How Christ regarded these utterances is shown by the use he made of them in his intercourse with the disciples. See what we read in Luke 24 -- that after his resurrection, he expounded to them in all the scriptures of Moses and the prophets, "the things concerning himself." Referring to his death, from the standpoint of his resurrection, he said, "These are the words which I spake unto you while I was yet with you that all things must be fulfilled which were written in the law of Moses and in the prophets CONCERNING ME" (verse 44).

This proves Christ's recognition of the divine character of the scriptures. It was shown more expressly when he quoted from the Psalms in his argument with the Pharisees, and said "The scripture cannot be broken" (Jno. 10:35). If the scripture were human, it certainly could be broken, for nothing is more upsettable than the word or appointment of mortal fallible man. If it cannot be broken, it must be of God. This was Christ's view.

He advised the people on one occasion to "Search the scriptures" (Jno. 5:35). "They," said he, "are they that testify of me." The scriptures which Jesus was referring to (for there were no New Testament scriptures at the time Jesus spoke) were written hundreds of years before Christ appeared. How could they testify of a teacher to appear hundreds of years afterwards if they were merely human writings? The did so testify, and their word was fulfilled. What conclusion remains but that they were divine and not human writings?
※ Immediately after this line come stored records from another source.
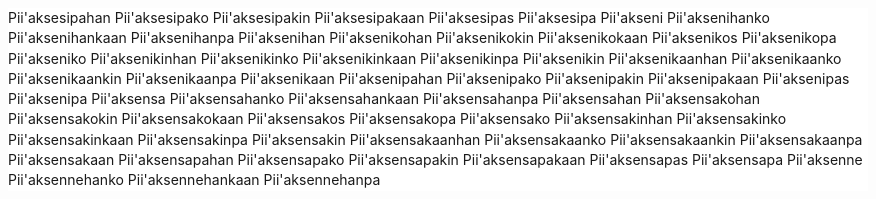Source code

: Pii'aksesipahan
Pii'aksesipako
Pii'aksesipakin
Pii'aksesipakaan
Pii'aksesipas
Pii'aksesipa
Pii'akseni
Pii'aksenihanko
Pii'aksenihankaan
Pii'aksenihanpa
Pii'aksenihan
Pii'aksenikohan
Pii'aksenikokin
Pii'aksenikokaan
Pii'aksenikos
Pii'aksenikopa
Pii'akseniko
Pii'aksenikinhan
Pii'aksenikinko
Pii'aksenikinkaan
Pii'aksenikinpa
Pii'aksenikin
Pii'aksenikaanhan
Pii'aksenikaanko
Pii'aksenikaankin
Pii'aksenikaanpa
Pii'aksenikaan
Pii'aksenipahan
Pii'aksenipako
Pii'aksenipakin
Pii'aksenipakaan
Pii'aksenipas
Pii'aksenipa
Pii'aksensa
Pii'aksensahanko
Pii'aksensahankaan
Pii'aksensahanpa
Pii'aksensahan
Pii'aksensakohan
Pii'aksensakokin
Pii'aksensakokaan
Pii'aksensakos
Pii'aksensakopa
Pii'aksensako
Pii'aksensakinhan
Pii'aksensakinko
Pii'aksensakinkaan
Pii'aksensakinpa
Pii'aksensakin
Pii'aksensakaanhan
Pii'aksensakaanko
Pii'aksensakaankin
Pii'aksensakaanpa
Pii'aksensakaan
Pii'aksensapahan
Pii'aksensapako
Pii'aksensapakin
Pii'aksensapakaan
Pii'aksensapas
Pii'aksensapa
Pii'aksenne
Pii'aksennehanko
Pii'aksennehankaan
Pii'aksennehanpa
This conclusion is expressly affirmed by the apostles, who were inspired to declare the truth (Jno. 16:13), and concerning whom Jesus said, "He that heareth you, heareth Me." First Peter said, "No prophecy of the scripture is of private interpretation (or origination), for holy men of God spake as they were moved by the Holy Spirit " (2 Peter 1:21). This is in harmony with what Paul declares concerning the knowledge of God. He says a man can only know the things of man, "but the things of God KNOWETH no man, BUT THE SPIRIT OF GOD" (1 Cor. 2:11). Now, the scriptures of the Old Testament declare the things of God. Consequently, they must on the principle defined by Paul be the product of the Holy spirit, which Paul expressly alleges, saving, "All scripture is given by inspiration of God and is profitable for correction and reproof and instruction in righteousness."

Thus the doctrine of Christ and the doctrine of the apostles concerning the Scriptures are one. It is a different teaching from the doctrine which is becoming so fashionable through the influence of what are called "the higher critics." The choice we are called upon to make is a choice between the doctrine of Christ and the apostles, who were divinely illuminated, and the speculative opinions of men who do not know, but guess, and whose guesses are being continually upset by the progress of discovery, as in the case of the inscribed tablets of Tel-Amarna. Before these tablets were discovered, the critics used to contend that the art of writing was not known in the days of Moses, and that therefore Moses could not have written the first five books of the Bible. They have ceased that contention now that these ancient written tablets have been discovered.

The view enunciated by Christ and his disciples -- that the Scriptures are of divine origin and authorship -- is borne out by all the tests it is in our power to apply. Chief among those may be said to be the quality of the book. A divine book ought to differ from a human book as much as divine ways differ from human ways. And it is so. The Bible differs from human literature in its style of diction, and in the nature of its sentiment. It depreciates man: It exalts God, as no human book does. Then look at its unsparing candour of narrative; its forecasts of the future.

It differs from human books also in this, that though written in an age when the world was sunk in gross ignorance of all natural things, as well as in the deepest immorality of practice, it enunciates the noblest and purest principles of action, and even the grandest discovery of scientific investigation.